Four months earlier, "Planet Green" examined "6 People Saving Our Planet," as the episode was titled. One of the six was Phillipe Cousteau Jr. (grandson of Jacques Cousteau), who sits on the Waterkeeper Alliance's Leadership Advisory Council.

In neither of these episodes did Woodruff disclose his ties to the Waterkeeper Alliance.

ABC News spokesperson Cathie Levine confirmed to the Enterprise Report's Eric Longabardi last week, Longabardi told me in a phone conversation, that Woodruff has attended the Waterkeeper Alliance's annual Deer Valley Celebrity Skifest fund-raising event for the past six years.

Levine insisted that Woodruff only attended because his brother and sister-in-law run a production company that works the event. But Woodruff's name and his ABC News affiliation appear on a press release issued by the Waterkeeper Alliance in anticipation of the event. In other words, Woodruff's name was used to bill the fundraiser.

Levine also told Longabardi that Woodruff had purchased an item at the Waterkeeper Alliance auction, from which the organization receives 20 percent of its operating expenses, according to Kennedy. Though a list of items sold in the 2010 auction is apparently unavailable, in 2007 the average closing bid was over $20,000 (one item, a 2008 Lexus RS, went for more than $115,000).

The extent of Woodruff's relationship with the Waterkeeper Alliance is not clear. But ABC has confirmed that he both raised money for the organization by purchasing an item in the fund-raising auction, and helped attract other donors to its annual fundraising event by offering his name and affiliation with ABC on the aforementioned press release.

Woodruff has given approving coverage to a key Waterkeeper Alliance campaign, its founder, and a member of its advisory board, without disclosing his ties to the group.

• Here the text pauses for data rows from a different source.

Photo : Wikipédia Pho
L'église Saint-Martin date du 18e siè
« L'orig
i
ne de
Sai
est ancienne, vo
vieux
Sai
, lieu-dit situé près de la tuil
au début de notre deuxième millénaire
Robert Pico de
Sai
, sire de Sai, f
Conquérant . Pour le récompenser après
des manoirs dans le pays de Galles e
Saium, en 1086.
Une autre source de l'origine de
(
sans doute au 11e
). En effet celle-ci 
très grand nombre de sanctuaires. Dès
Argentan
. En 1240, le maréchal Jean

Woodruff has a history of coloring his environemtnal reporting for ABC with a tinge of alarmism. “Facing a clock some say has ticked down to zero," he reported from the 2009 Copenhagen summit, "today 192 nations came together to take on a potential global catastrophe." He hyped ABC's doomsaying special "Earth 2100" by claiming that it presented "what scientists say might very well happen if we do not change our current path."

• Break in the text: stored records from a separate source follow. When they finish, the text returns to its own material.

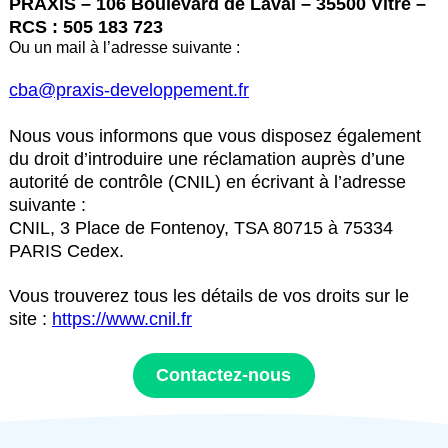
PRAXIS – 106 Boulevard de Laval – 35500 Vitré –
RCS : 505 183 723
Ou un mail à l’adresse suivante :
cba@praxis-developpement.fr
Nous vous informons que vous disposez également
du droit d’introduire une réclamation auprès d’une
autorité de contrôle (CNIL) en écrivant à l’adresse
suivante :
CNIL, 3 Place de Fontenoy, TSA 80715 à 75334
PARIS Cedex.
Vous trouverez tous les détails de vos droits sur le
site :
https://www.cnil.fr
Contactez-nous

Clearly ABC did not have a problem with Woodruff openly taking sides on such a contentions political issue. Maybe now that journalistic ethics, not mere political neutrality, is at issue, the network will take a different stance.

Network news competitor NBC has similar rules on the books concerning donations to candidates and political groups by its on-air staff. MSNBC president Phil Griffin cited that policy in November when he suspended Keith Olbermann for making a total $7,200 in contributions to three Democrats. Two weeks later, fellow MSNBC host Joe Scarborough was suspended for his $4,200 in contributions to Republican candidates.

Which is to say, even openly-opinionated TV news personalities are generally subject to rules against political contributions.